We co-fund industrial doctorates at Scottish Universities
We co-fund industrial doctorate programmes at Scottish Universities, in collaboration with Scottish industry or public sector organisations. These industrial doctorates are designed to support the development of data science talent at a PhD / EngD level, while facilitating collaboration between industry and academia through applied research projects.
We are unable to fund students directly. Applications for funding must come from a Scottish University and be sponsored by an Industry or public sector Sponsor that has an operational base in Scotland. If you require further information about this, contact firstname.lastname@example.org.
If you are a Scottish-based organisation or an academic institution and you are interested in developing a data-driven Industrial Doctorate project, have a look at our current Industrial Doctorates Call for Funding.
Open doctorate vacancies
Building an Ecosystem of Digital Twins for FASTBLADE
This project is to develop and exploit an ecosystem of digital twins of the main components of the FASTBLADE Facility.
The School of Engineering at the University of Edinburgh is currently building a first-in-class EPSRC funded structural composites research facility (FASTBLADE) for fatigue testing of tidal turbine blades. This facility is mainly used to a) determine the static loading performance of the blade (stiffness-deflection curve plus full strain mapping of the surface in strategic sections of the blade, b) perform a cyclic loading test to 10 million cycles in cantilever mode.

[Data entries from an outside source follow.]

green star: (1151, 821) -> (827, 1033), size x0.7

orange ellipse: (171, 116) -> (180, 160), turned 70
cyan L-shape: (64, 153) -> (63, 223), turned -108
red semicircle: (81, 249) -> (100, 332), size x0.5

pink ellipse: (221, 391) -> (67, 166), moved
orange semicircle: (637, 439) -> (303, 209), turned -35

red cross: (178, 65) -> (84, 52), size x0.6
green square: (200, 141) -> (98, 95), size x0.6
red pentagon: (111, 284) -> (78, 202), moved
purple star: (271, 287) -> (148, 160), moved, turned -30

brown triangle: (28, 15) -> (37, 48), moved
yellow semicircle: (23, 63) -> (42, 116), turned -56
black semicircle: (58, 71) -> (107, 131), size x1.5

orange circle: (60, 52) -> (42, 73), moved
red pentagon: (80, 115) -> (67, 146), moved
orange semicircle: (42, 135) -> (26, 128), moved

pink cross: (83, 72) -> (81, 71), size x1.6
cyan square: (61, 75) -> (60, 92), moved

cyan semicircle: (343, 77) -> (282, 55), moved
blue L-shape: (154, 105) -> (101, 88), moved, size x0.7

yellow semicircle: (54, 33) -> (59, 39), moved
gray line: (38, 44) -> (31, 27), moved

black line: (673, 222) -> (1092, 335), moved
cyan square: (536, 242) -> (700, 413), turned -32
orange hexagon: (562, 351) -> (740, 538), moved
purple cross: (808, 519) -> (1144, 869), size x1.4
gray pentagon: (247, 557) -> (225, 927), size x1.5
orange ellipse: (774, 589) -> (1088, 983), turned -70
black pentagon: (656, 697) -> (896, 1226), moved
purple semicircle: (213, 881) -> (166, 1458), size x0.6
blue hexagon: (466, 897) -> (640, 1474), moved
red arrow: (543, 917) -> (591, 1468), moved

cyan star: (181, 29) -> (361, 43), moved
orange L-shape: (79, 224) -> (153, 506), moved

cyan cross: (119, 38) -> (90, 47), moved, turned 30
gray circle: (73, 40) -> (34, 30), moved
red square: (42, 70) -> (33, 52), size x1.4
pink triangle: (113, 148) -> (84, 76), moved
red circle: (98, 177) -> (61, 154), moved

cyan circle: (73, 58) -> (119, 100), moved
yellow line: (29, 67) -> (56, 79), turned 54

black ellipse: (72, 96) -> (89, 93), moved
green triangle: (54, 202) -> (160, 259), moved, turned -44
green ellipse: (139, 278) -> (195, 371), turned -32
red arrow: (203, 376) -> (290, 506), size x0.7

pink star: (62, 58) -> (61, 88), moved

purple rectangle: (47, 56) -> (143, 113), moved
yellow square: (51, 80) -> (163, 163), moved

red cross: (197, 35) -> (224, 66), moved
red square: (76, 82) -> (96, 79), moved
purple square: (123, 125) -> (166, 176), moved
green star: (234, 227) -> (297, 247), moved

FASTBLADE can be divided into five systems that complex interact together in a single environment. These systems are:
1. FASTBLADE Reaction Frame FEA .
2. Hydraulic System (Pumps, pipe network and actuators).
3. Control System and Data Acquisitions System.
4. Cooler Network and Oil Conditioning System.
5. Building Information Management System.
These systems, and the fact that the facility is located in an industrial-academic setting, provide a unique opportunity to develop robust digital ecosystems of Digital Twins that can improve asset management, structural health monitoring, and industrial processes to deliver environmental, economic benefit. Create and combine the different digital twins into a digital ecosystem will be undertaken in this PhD research.
Deadline for applications: 17th September 2021.
Predictiva and DataLab PhD in Financial Technology Scholarship
This PhD will focus on developing artificial intelligence algorithms and other automation techniques for portfolio and risk management.
The successful candidate will develop unique academic research on building effective intelligent algorithms for optimal portfolio management, execution, and technical analysis. Also, they will help Predictiva translate the insights and useful features of this research into improving the effectiveness of Investiva, Predictiva’s proprietary trading agent.
Investiva is a machine learning agent which maximises the profits gained from trading financial markets using state-of-the-art deep reinforcement learning (DRL) algorithms. Inspired by arcade gaming strategies previously developed by DeepMind, it exploits a novel reinforcement learning approach that results in more profitable and less risky trades than standard buy and hold strategies and other baselines.
Eligibility – Academic Requirement
Meet the PhD in Financial Technology programme academic requirements. This normally requires a minimum qualification (or expected qualification if you are a current Master’s student) of above-average academic achievement, quantified as 70% or above overall at the Masters level, with a distinction level dissertation (or UK equivalent) in the subject of: finance, economics, informatics, physics, mathematics, engineering, or another relevant programme with significant quantitative elements.
Students with significant finance and tech industry experience or with relevant professional qualifications and that also have a minimum of a Bachelor’s degree in the programmes stated above will be given due consideration on a case-by-case basis.
Deadline for applications: 3:59 (GMT) on 27 August 2021.